Mail Archives: cygwin/2008/01/17/10:39:24
I'm a Windows maintainer for the R project. We include the Cygwin
rm.exe program in the toolset we've put together for developers, and
have occasionally heard that it fails.
A few days ago I tracked down the cause of failure to the following:
Users who install Cygwin then uninstall it (perhaps improperly, I'm not
sure) can be left with the registry key
[HKEY_LOCAL_MACHINE\SOFTWARE\Cygnus Solutions\Cygwin\mounts v2\/]
set with a non-existent path as the "native" string value (which is
normally be something like "c:\\cygwin"). When that happens, "rm -rf
subdir" fails with this message:
C:\temp rm -rf test
rm: failed to get attributes of `/': No such file or directory
I suspect this is user error in uninstalling Cygwin improperly, but it's
still somewhat perplexing to users. Perhaps rm (and other utilities
doing whatever it is doing) should be more robust against bad mounts?

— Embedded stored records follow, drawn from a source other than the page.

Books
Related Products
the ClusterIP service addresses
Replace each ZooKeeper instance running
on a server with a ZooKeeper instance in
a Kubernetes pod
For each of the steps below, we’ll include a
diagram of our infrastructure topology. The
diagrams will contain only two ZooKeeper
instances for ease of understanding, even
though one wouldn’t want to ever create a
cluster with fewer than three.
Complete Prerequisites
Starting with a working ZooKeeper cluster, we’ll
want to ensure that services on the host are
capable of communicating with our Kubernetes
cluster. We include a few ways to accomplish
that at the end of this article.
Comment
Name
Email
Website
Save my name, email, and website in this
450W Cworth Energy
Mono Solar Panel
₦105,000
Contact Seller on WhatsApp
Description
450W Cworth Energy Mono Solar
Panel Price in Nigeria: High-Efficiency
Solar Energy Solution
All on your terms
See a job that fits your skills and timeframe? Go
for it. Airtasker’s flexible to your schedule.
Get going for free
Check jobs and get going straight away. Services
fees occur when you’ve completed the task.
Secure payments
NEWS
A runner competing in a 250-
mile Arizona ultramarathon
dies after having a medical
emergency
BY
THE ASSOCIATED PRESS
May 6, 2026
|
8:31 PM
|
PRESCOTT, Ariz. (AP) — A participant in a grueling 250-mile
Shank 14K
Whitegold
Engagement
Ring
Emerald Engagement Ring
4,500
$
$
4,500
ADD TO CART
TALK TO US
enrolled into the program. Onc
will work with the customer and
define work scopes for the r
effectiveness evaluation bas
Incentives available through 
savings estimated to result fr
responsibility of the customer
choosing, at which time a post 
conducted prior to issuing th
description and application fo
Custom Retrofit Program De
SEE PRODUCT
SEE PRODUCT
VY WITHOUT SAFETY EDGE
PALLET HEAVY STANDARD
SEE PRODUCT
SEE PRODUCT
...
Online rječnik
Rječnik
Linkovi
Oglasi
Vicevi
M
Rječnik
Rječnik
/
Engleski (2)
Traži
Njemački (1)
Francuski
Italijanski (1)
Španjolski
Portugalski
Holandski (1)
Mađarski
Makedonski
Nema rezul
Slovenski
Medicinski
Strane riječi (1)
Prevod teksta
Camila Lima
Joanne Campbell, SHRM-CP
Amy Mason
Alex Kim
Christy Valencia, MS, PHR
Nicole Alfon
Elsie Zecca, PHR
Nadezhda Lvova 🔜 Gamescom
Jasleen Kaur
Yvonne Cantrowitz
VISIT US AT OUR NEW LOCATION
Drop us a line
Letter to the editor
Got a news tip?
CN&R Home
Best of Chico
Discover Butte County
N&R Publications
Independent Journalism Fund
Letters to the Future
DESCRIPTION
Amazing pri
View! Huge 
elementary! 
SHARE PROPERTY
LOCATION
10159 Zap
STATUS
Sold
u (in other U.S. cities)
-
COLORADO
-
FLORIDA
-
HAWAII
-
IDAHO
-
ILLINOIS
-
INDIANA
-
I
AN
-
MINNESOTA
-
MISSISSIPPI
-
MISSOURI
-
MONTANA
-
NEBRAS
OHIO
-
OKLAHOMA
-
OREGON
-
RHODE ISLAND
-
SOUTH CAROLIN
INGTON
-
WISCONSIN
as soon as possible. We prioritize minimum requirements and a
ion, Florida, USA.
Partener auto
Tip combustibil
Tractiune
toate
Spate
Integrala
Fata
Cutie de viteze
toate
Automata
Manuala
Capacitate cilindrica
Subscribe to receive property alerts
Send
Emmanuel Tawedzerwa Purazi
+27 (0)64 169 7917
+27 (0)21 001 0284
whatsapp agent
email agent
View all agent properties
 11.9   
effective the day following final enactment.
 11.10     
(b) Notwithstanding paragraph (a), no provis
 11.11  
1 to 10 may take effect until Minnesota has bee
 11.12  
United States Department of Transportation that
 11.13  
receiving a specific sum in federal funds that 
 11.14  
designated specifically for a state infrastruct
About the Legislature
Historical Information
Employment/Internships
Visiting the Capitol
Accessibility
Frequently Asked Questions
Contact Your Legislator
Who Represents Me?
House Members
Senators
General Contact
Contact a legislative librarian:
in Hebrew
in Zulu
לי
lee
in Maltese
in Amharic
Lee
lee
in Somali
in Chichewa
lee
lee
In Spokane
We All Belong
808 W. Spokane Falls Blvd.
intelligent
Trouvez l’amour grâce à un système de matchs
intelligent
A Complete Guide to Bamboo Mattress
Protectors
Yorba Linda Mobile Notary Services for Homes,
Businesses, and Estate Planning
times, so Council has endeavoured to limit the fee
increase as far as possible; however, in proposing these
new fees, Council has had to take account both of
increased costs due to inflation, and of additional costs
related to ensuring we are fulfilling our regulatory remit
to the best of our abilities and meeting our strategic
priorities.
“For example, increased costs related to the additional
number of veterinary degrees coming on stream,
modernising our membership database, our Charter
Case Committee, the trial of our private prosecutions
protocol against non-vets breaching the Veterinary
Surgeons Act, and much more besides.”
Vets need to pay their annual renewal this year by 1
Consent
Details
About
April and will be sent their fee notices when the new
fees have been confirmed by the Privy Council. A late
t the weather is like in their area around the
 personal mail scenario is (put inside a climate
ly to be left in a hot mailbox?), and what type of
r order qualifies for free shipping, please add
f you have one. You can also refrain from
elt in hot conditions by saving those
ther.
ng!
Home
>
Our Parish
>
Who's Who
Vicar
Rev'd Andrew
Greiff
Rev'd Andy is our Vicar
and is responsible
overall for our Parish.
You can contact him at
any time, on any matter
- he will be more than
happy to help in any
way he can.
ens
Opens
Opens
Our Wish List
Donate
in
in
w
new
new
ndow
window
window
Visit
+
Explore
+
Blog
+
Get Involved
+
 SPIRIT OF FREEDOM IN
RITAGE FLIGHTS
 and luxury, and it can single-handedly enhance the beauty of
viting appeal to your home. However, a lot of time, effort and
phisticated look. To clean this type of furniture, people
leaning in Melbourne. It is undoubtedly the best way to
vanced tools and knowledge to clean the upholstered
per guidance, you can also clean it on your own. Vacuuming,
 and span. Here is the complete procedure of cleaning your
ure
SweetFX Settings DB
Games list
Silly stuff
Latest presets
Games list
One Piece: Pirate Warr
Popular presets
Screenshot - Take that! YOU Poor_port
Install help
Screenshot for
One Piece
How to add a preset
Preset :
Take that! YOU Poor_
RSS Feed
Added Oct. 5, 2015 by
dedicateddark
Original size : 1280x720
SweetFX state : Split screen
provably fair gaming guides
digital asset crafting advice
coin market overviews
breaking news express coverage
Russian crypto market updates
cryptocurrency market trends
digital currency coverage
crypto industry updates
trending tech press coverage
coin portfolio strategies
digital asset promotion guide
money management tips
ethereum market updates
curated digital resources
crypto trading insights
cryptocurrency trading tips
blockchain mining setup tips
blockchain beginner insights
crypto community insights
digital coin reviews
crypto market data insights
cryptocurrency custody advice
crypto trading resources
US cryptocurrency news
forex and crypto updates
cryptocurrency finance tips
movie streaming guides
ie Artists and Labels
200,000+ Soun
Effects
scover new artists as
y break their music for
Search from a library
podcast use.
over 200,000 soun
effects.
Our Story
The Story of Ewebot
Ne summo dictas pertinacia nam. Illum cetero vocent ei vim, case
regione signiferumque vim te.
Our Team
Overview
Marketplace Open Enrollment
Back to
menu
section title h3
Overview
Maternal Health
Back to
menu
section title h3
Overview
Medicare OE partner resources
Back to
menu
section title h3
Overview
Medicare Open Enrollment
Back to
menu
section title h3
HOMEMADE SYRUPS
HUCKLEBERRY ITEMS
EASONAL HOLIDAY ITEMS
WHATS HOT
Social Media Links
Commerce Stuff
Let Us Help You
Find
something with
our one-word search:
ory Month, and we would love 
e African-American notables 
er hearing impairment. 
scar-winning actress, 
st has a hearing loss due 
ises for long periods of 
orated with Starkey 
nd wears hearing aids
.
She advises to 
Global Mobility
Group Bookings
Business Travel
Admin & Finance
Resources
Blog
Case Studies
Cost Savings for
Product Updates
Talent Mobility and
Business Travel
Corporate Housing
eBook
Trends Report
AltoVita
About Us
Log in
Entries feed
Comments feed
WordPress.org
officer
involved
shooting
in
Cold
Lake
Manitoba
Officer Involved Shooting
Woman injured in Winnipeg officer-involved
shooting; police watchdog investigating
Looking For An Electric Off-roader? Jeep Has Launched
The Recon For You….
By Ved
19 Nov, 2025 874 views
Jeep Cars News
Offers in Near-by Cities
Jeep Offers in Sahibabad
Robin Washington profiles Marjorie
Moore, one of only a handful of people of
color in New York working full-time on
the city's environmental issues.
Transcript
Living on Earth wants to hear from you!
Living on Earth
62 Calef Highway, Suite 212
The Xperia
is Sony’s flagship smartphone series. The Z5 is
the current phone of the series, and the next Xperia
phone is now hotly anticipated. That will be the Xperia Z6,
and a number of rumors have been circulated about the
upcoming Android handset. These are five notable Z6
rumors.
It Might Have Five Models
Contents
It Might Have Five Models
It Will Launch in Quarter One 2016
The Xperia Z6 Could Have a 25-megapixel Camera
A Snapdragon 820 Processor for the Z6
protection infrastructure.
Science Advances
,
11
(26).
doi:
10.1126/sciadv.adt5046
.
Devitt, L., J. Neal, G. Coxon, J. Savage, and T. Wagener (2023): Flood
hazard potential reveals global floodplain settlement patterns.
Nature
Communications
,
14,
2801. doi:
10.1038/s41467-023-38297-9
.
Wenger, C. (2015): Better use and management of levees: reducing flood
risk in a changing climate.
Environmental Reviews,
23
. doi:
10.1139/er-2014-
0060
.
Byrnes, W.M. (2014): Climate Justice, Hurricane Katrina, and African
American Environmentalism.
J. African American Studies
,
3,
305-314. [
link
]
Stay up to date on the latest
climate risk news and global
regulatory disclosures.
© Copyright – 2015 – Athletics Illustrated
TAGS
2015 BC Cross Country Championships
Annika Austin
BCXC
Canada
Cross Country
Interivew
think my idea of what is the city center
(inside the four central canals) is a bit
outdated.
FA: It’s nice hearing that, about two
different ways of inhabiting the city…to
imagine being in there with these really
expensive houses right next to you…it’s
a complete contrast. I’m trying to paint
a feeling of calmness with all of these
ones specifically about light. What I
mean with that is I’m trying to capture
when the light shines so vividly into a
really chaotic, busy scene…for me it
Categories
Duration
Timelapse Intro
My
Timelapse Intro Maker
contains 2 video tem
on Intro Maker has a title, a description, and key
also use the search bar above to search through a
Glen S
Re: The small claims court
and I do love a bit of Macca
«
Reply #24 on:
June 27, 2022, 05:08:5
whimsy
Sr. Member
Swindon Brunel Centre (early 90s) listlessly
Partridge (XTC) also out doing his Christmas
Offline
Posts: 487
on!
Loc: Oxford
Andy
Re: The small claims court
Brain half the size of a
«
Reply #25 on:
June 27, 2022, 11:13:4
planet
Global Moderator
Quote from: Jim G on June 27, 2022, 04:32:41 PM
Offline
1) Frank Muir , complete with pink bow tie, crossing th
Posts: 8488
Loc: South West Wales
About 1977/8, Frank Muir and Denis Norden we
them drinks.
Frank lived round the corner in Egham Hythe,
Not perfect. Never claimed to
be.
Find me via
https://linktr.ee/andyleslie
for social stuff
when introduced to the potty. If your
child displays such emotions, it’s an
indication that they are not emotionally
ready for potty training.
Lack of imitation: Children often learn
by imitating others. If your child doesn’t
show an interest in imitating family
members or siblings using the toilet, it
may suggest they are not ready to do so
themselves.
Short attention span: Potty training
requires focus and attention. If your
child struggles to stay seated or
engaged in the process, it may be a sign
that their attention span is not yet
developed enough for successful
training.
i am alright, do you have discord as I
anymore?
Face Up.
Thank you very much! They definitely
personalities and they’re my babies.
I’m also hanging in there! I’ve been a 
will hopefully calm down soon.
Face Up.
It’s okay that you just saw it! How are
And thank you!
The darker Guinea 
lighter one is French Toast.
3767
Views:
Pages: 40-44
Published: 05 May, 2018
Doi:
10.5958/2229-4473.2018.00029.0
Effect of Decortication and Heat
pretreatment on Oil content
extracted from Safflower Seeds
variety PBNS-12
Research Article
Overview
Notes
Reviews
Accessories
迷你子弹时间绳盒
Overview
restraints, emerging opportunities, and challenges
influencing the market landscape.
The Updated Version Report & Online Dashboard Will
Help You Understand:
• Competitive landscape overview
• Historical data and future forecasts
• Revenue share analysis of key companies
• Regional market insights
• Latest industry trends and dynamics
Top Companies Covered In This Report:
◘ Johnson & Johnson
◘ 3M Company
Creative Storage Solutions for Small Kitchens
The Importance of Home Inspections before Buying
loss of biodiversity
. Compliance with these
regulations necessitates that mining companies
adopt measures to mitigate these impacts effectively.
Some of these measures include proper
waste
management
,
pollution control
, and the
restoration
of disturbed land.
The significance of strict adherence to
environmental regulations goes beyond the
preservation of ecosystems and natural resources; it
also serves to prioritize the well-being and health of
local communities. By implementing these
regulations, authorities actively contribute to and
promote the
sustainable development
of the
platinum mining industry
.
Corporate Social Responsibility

The version info I see is as follows:
C:\temp rm --version
rm (GNU coreutils) 6.9
Copyright (C) 2007 Free Software Foundation, Inc.
This is free software. You may redistribute copies of it under the terms of
the GNU General Public License <http://www.gnu.org/licenses/gpl.html>.
There is NO WARRANTY, to the extent permitted by law.